A Mitchell Institute policy paper released earlier this year named satellite communications technology as the “backbone” of JADC2.
“We have a great opportunity with commercial space, moving their orbits closer and having low latency and high throughput satellites in order to do a lot of things in space that we weren’t able to do before,” Dean said during a panel at the Satellite 2022 conference in Washington, D.C.
For example, the Defense Department is currently able to sense a target using radar or imagery and then determine the appropriate action, a process called dynamic targeting. The challenge is creating a network of systems that can go through that process over and over, said Brig. Gen. Steve. Gorski, director of intelligence at Air Combat Command.
“We have to do that process for many targets that are moving on the ground, in the air, possibly in space, in a very compressed timeframe — multiple kill chains executed in just a matter of hours and that can decide the entire course of the war,” he said.
“Commercial partners have been huge in helping us work through that problem set, but there's a lot more work to be done,” Gorski said.
Russia’s invasion of Ukraine has shown that the commercial satellite service providers have a role to play in conflict, said Jay Chapman, director of government solutions at Iridium Satellite Communications, which is aiding humanitarian efforts, sustainment and logistics operations in the country, he said.
Concepts like JADC2 can be tested in real time to evaluate how commercial space could augment military technologies, he added.
“It's a .... sad but opportunistic time for us all to look at what the right blend of capabilities is to support this,” Chapman said.
Russian operations in Ukraine have also demonstrated how successful a fully integrated joint military communication network could be, Gorski said. While they are using advanced technologies, the Russian military is not operating how the U.S. military would operate with connected sensors and shooters in a conflict, he said.

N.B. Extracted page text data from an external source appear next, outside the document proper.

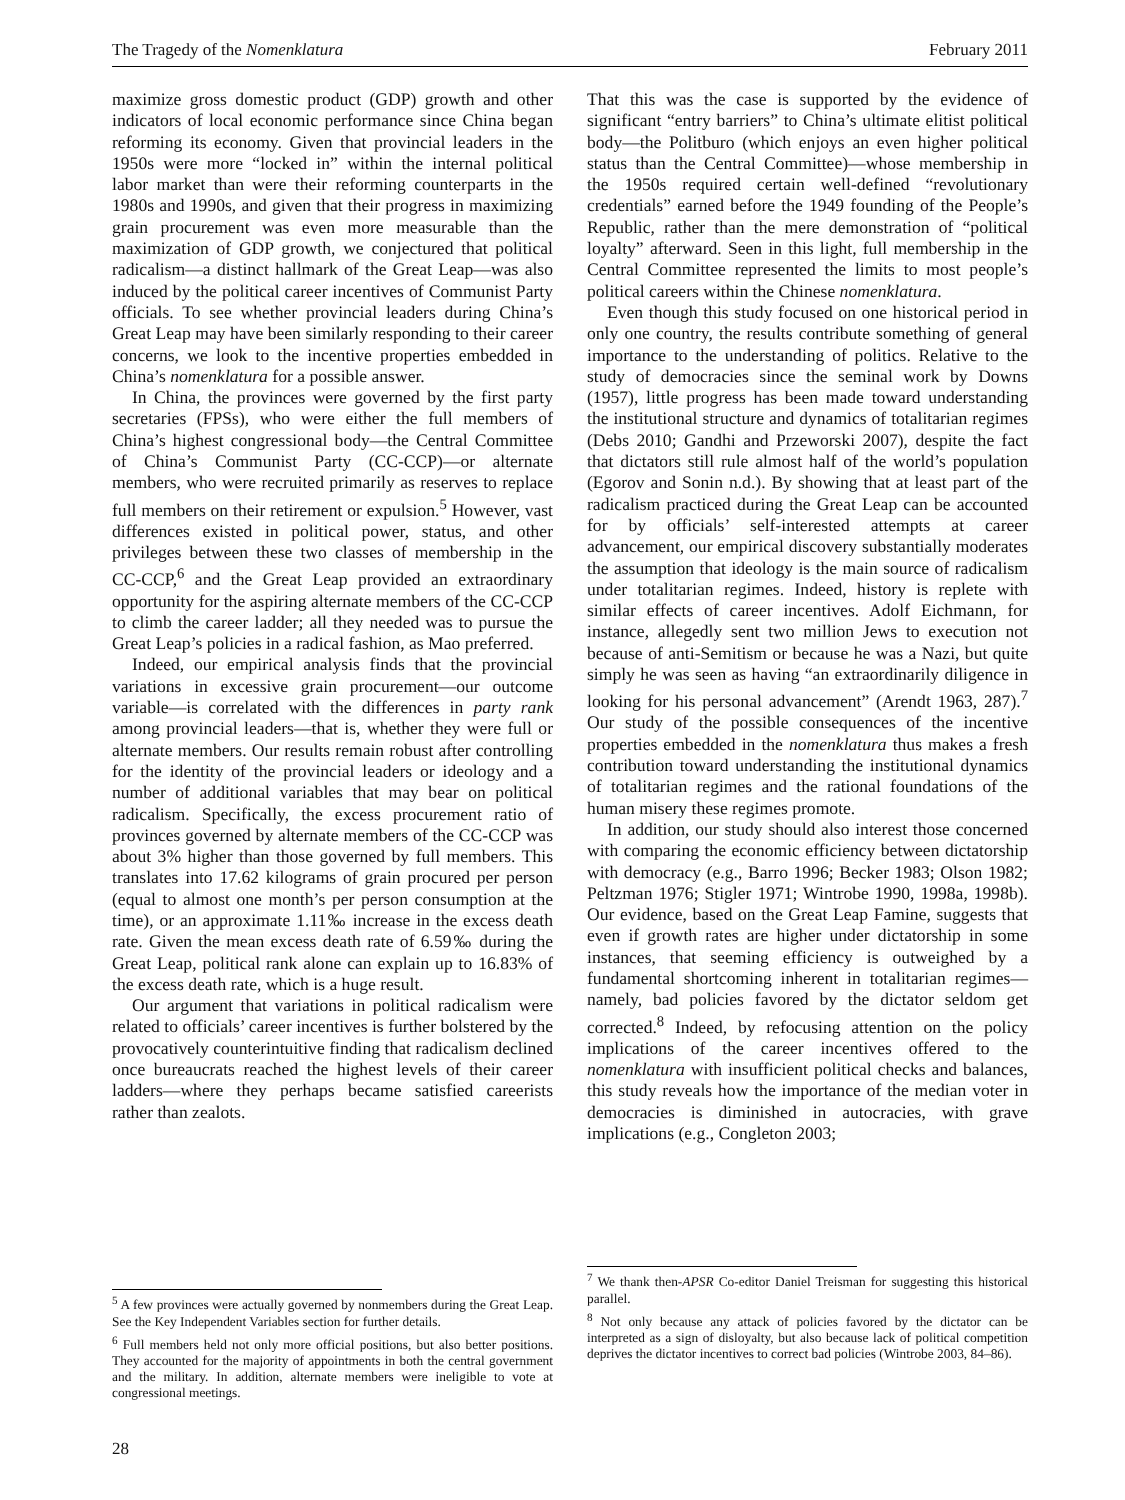The Tragedy of the Nomenklatura February 2011
maximize gross domestic product (GDP) growth and other indicators of local economic performance since China began reforming its economy. Given that provincial leaders in the 1950s were more “locked in” within the internal political labor market than were their reforming counterparts in the 1980s and 1990s, and given that their progress in maximizing grain procurement was even more measurable than the maximization of GDP growth, we conjectured that political radicalism—a distinct hallmark of the Great Leap—was also induced by the political career incentives of Communist Party officials. To see whether provincial leaders during China’s Great Leap may have been similarly responding to their career concerns, we look to the incentive properties embedded in China’s nomenklatura for a possible answer.
In China, the provinces were governed by the first party secretaries (FPSs), who were either the full members of China’s highest congressional body—the Central Committee of China’s Communist Party (CC-CCP)—or alternate members, who were recruited primarily as reserves to replace full members on their retirement or expulsion.<sup>5</sup> However, vast differences existed in political power, status, and other privileges between these two classes of membership in the CC-CCP,<sup>6</sup> and the Great Leap provided an extraordinary opportunity for the aspiring alternate members of the CC-CCP to climb the career ladder; all they needed was to pursue the Great Leap’s policies in a radical fashion, as Mao preferred.
Indeed, our empirical analysis finds that the provincial variations in excessive grain procurement—our outcome variable—is correlated with the differences in party rank among provincial leaders—that is, whether they were full or alternate members. Our results remain robust after controlling for the identity of the provincial leaders or ideology and a number of additional variables that may bear on political radicalism. Specifically, the excess procurement ratio of provinces governed by alternate members of the CC-CCP was about 3% higher than those governed by full members. This translates into 17.62 kilograms of grain procured per person (equal to almost one month’s per person consumption at the time), or an approximate 1.11‰ increase in the excess death rate. Given the mean excess death rate of 6.59‰ during the Great Leap, political rank alone can explain up to 16.83% of the excess death rate, which is a huge result.
Our argument that variations in political radicalism were related to officials’ career incentives is further bolstered by the provocatively counterintuitive finding that radicalism declined once bureaucrats reached the highest levels of their career ladders—where they perhaps became satisfied careerists rather than zealots.
<sup>5</sup> A few provinces were actually governed by nonmembers during the Great Leap. See the Key Independent Variables section for further details.
<sup>6</sup> Full members held not only more official positions, but also better positions. They accounted for the majority of appointments in both the central government and the military. In addition, alternate members were ineligible to vote at congressional meetings.
28
That this was the case is supported by the evidence of significant “entry barriers” to China’s ultimate elitist political body—the Politburo (which enjoys an even higher political status than the Central Committee)—whose membership in the 1950s required certain well-defined “revolutionary credentials” earned before the 1949 founding of the People’s Republic, rather than the mere demonstration of “political loyalty” afterward. Seen in this light, full membership in the Central Committee represented the limits to most people’s political careers within the Chinese nomenklatura.
Even though this study focused on one historical period in only one country, the results contribute something of general importance to the understanding of politics. Relative to the study of democracies since the seminal work by Downs (1957), little progress has been made toward understanding the institutional structure and dynamics of totalitarian regimes (Debs 2010; Gandhi and Przeworski 2007), despite the fact that dictators still rule almost half of the world’s population (Egorov and Sonin n.d.). By showing that at least part of the radicalism practiced during the Great Leap can be accounted for by officials’ self-interested attempts at career advancement, our empirical discovery substantially moderates the assumption that ideology is the main source of radicalism under totalitarian regimes. Indeed, history is replete with similar effects of career incentives. Adolf Eichmann, for instance, allegedly sent two million Jews to execution not because of anti-Semitism or because he was a Nazi, but quite simply he was seen as having “an extraordinarily diligence in looking for his personal advancement” (Arendt 1963, 287).<sup>7</sup> Our study of the possible consequences of the incentive properties embedded in the nomenklatura thus makes a fresh contribution toward understanding the institutional dynamics of totalitarian regimes and the rational foundations of the human misery these regimes promote.
In addition, our study should also interest those concerned with comparing the economic efficiency between dictatorship with democracy (e.g., Barro 1996; Becker 1983; Olson 1982; Peltzman 1976; Stigler 1971; Wintrobe 1990, 1998a, 1998b). Our evidence, based on the Great Leap Famine, suggests that even if growth rates are higher under dictatorship in some instances, that seeming efficiency is outweighed by a fundamental shortcoming inherent in totalitarian regimes—namely, bad policies favored by the dictator seldom get corrected.<sup>8</sup> Indeed, by refocusing attention on the policy implications of the career incentives offered to the nomenklatura with insufficient political checks and balances, this study reveals how the importance of the median voter in democracies is diminished in autocracies, with grave implications (e.g., Congleton 2003;
<sup>7</sup> We thank then-APSR Co-editor Daniel Treisman for suggesting this historical parallel.
<sup>8</sup> Not only because any attack of policies favored by the dictator can be interpreted as a sign of disloyalty, but also because lack of political competition deprives the dictator incentives to correct bad policies (Wintrobe 2003, 84–86).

“The Russians are not able to execute what we're hoping to get to in JADC2,” Gorski said.
Meanwhile, Chapman pointed to industry’s proliferation of low-Earth orbit, or LEO, and medium Earth orbit, or MEO satellites. The military typically utilizes a higher volume of satellites that are in geostationary orbit, which is farther from the ground than LEO or MEO platforms.
Satellites closer to Earth provide lower latency for the information the military needs to send information to warfighters. Chapman said the opportunities lower orbits provide for global coverage and lower latency can help the individual services escape from parochialism. Currently, each service is contributing its own experimentation program to the JADC2 effort, such as the Army’s Project Convergence. But if all data can move around more quickly, the services have a better chance of finding unified solutions, Chapman said.
“We have to give the warfighter as many options as possible,” he said.
But cybersecurity threats could prevent the commercial space industry from helping out the military. Dean said implementing a zero trust architecture could ensure commercial and defense partnerships.
In January, the Pentagon awarded Booz Allen Hamilton a contract to embark on a six month pilot of zero trust architecture. Dean said the services will have a better idea of how to proceed after the experiment.
“Jury's out on that," he said. He will be interested to see how that pilot works out, he said. Cyber attacks are inevitable, and implementing zero trust would enable the Defense Department to ferret them out more quickly, he noted.
Another concern is efficiency. Adding capabilities can create heavy and costly platforms, but the Defense Department has several networks and needs that will have to work together.
Dylan Browne, president of government business at satellite operator OneWeb, noted the military may have to make tradeoffs between capability and sustainability when it comes to using commercial satellites.
“As a for-profit company, we can only do a few things extremely well. We can’t do hundreds of things well,” he said.
Technologies such as cloud computing, artificial intelligence, machine learning and automation are in-demand features for satellites, he said.
Chapman added technologies like open standards and VPX cards allow for more efficient satellites. For example, the Army is working on the C5ISR/Electronic Warfare Modular Open Suite of Standards or CMOSS. It’s intended to converge select Army warfighting capabilities into one system.
“We would all love to integrate with the right partner to create new solutions that can help minimize the number of boxes that a platform has to have on it,” he said.